Peperomia crassulicaulis

Scientific classification
- Kingdom: Plantae
- Clade: Tracheophytes
- Clade: Angiosperms
- Clade: Magnoliids
- Order: Piperales
- Family: Piperaceae
- Genus: Peperomia
- Species: P. crassulicaulis
- Binomial name: Peperomia crassulicaulis Trel.

= Peperomia crassulicaulis =

- Genus: Peperomia
- Species: crassulicaulis
- Authority: Trel.

Species of flowering plant

Peperomia crassulicaulis is a species of epiphyte in the genus Peperomia that is endemic in Peru. It grows on wet tropical biomes. Its conservation status is Threatened.

==Description==
The type specimen were collected near Carpapata, Peru, at an altitude of 2400 m.

┄┄┄┄┄┄

◆ EXERCISE PROMPT
Write the next part of the Peperomia crassulicaulis article, starting right after its final sentence.

┄┄┄┄┄┄

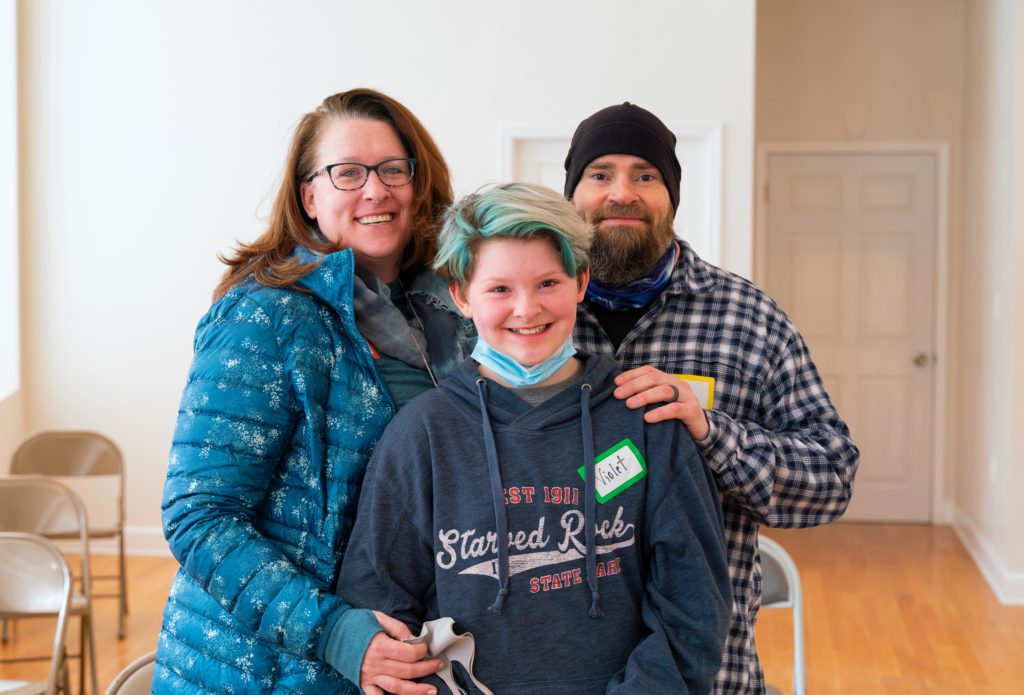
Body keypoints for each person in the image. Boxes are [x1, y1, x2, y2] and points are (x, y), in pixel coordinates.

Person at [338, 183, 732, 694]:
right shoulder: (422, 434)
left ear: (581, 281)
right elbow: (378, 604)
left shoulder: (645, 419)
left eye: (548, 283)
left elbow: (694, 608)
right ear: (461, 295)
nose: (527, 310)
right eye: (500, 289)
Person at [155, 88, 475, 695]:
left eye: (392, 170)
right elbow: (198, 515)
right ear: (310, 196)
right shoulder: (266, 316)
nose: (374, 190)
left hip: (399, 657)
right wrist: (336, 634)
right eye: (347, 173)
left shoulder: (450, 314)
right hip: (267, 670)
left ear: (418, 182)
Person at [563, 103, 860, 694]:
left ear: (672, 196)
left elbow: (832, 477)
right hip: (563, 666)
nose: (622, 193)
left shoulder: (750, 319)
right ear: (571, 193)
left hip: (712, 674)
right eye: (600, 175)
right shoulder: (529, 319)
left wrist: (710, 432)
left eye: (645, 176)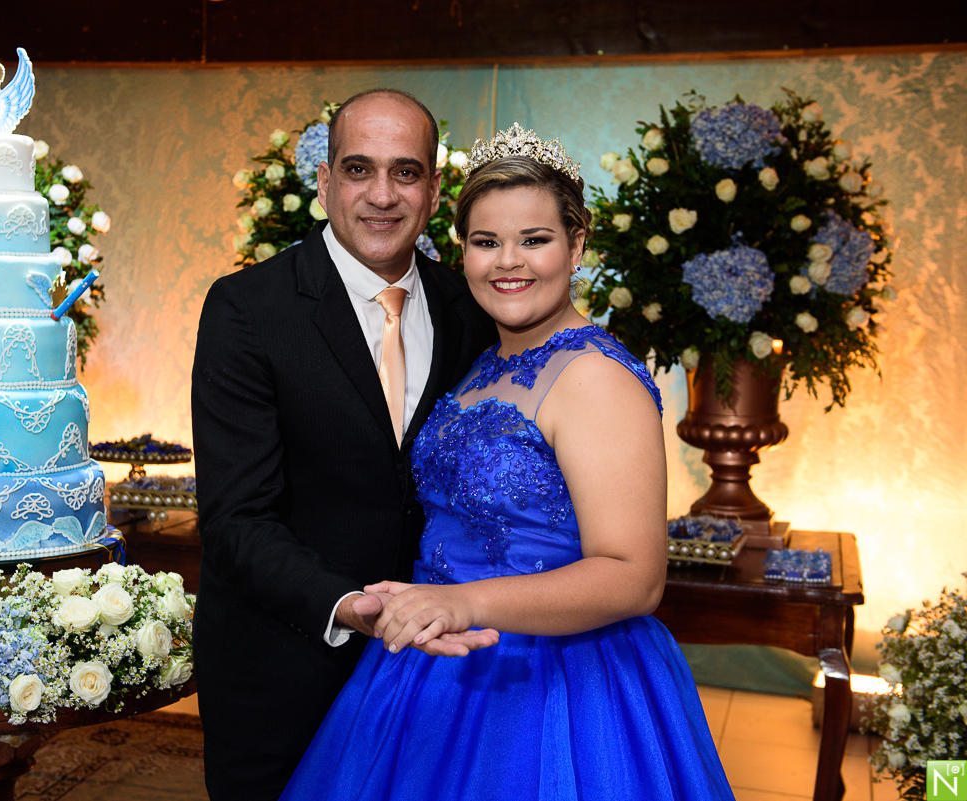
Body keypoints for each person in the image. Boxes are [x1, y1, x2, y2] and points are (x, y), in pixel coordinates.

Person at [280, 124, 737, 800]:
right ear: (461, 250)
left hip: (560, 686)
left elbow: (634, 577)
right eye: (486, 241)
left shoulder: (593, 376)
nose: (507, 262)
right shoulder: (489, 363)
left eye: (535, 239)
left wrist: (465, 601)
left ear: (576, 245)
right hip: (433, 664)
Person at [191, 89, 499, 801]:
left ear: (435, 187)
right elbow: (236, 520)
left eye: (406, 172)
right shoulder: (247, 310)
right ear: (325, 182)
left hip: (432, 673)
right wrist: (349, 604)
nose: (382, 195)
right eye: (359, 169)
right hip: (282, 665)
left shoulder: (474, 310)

┄┄┄┄┄┄

◆ EXERCISE ANSWER
Peperomia crassulicaulis is a glabrous, succulent, somewhat shrubby plant. Its erect stems are 3–4 mm thick, sparsely branched above, but arise in large numbers from a thick (up to 2 cm) yellowish base, with short internodes. The leaves are in whorls of 6 at the nodes. They are elliptical, with a slightly notched tip and an acute base, measuring 10 mm long and 4–5 mm wide. When dry, they are hard, somewhat revolute, opaque with obscure venation, and have a minutely granular underside. The petiole is 2 mm long. The terminal spikes are 140 mm long and 4 mm thick, with loosely inserted flowers, and are borne on a 15 mm peduncle. The flowers are immersed in small pits on the rachis. The ovary is ovoid with an oblique stigma.

==Taxonomy and naming==
It was described in 1936 by William Trelease in Publications of the Field Museum of Natural History, Botanical Series 13, from specimens collected by Ellsworth Paine Killip & Dorothea Eliza Smith. It got its epithet from the resemblance to plants in the family Crassulaceae.

==Distribution and habitat==
It is endemic in Peru. It grows on a epiphyte environment and is a herb. It grows on wet tropical biomes.

==Conservation==
This species is assessed as Threatened, in a preliminary report.